◆ **WHAT THIS TASK INVOLVES**: Each line from the start of the entries through the line that contains "Moreover, attention was" should be output exactly, please.
*** INPUT DATA Section Begins ***
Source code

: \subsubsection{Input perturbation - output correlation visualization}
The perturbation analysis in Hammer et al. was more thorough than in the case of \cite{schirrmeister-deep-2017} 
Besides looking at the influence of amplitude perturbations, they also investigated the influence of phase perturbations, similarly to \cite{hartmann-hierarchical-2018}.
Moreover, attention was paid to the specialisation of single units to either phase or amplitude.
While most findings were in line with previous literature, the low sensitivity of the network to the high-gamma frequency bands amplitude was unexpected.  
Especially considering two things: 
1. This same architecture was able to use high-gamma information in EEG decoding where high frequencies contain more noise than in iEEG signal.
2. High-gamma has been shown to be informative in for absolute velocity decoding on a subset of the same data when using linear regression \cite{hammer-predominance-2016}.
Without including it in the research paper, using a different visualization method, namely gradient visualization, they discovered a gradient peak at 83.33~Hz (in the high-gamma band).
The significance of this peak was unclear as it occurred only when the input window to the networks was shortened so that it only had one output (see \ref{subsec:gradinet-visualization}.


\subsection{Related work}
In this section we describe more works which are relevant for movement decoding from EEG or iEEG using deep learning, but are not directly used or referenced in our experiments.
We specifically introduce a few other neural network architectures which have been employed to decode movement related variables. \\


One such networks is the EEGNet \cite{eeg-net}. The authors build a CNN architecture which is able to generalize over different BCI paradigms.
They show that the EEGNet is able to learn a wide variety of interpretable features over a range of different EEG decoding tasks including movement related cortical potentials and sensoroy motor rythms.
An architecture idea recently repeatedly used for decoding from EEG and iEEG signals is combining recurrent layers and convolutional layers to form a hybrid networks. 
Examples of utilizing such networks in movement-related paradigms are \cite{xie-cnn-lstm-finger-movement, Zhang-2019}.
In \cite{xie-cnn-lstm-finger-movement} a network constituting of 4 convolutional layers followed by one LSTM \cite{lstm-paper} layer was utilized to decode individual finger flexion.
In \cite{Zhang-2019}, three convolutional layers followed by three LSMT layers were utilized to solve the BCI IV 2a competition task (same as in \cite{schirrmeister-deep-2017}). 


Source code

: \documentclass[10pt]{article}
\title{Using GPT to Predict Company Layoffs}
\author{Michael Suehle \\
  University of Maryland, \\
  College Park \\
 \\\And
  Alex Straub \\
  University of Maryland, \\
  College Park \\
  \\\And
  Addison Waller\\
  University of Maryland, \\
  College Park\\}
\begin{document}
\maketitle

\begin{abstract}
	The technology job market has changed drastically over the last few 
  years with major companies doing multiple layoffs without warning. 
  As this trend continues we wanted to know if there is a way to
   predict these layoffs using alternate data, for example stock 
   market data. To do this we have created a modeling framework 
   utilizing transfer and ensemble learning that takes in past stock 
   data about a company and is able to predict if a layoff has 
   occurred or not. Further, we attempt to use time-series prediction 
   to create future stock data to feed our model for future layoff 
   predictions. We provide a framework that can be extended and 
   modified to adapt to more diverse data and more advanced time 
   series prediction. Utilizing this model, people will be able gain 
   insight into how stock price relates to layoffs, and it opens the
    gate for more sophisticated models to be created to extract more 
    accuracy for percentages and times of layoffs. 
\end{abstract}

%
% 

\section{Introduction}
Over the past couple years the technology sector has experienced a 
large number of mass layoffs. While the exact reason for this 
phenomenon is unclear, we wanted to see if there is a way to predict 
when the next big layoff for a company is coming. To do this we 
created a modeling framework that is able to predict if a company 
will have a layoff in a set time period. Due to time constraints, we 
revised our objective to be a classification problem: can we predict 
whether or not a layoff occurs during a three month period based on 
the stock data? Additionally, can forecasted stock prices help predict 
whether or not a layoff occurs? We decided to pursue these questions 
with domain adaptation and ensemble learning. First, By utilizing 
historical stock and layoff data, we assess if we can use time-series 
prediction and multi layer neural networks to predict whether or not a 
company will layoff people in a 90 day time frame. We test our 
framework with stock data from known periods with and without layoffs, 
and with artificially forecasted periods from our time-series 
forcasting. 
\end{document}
*** INPUT DATA Section Ends ***
◆ **TASK RESPONSE**:
Source code

: \subsubsection{Input perturbation - output correlation visualization}
The perturbation analysis in Hammer et al. was more thorough than in the case of \cite{schirrmeister-deep-2017} 
Besides looking at the influence of amplitude perturbations, they also investigated the influence of phase perturbations, similarly to \cite{hartmann-hierarchical-2018}.
Moreover, attention was paid to the specialisation of single units to either phase or amplitude.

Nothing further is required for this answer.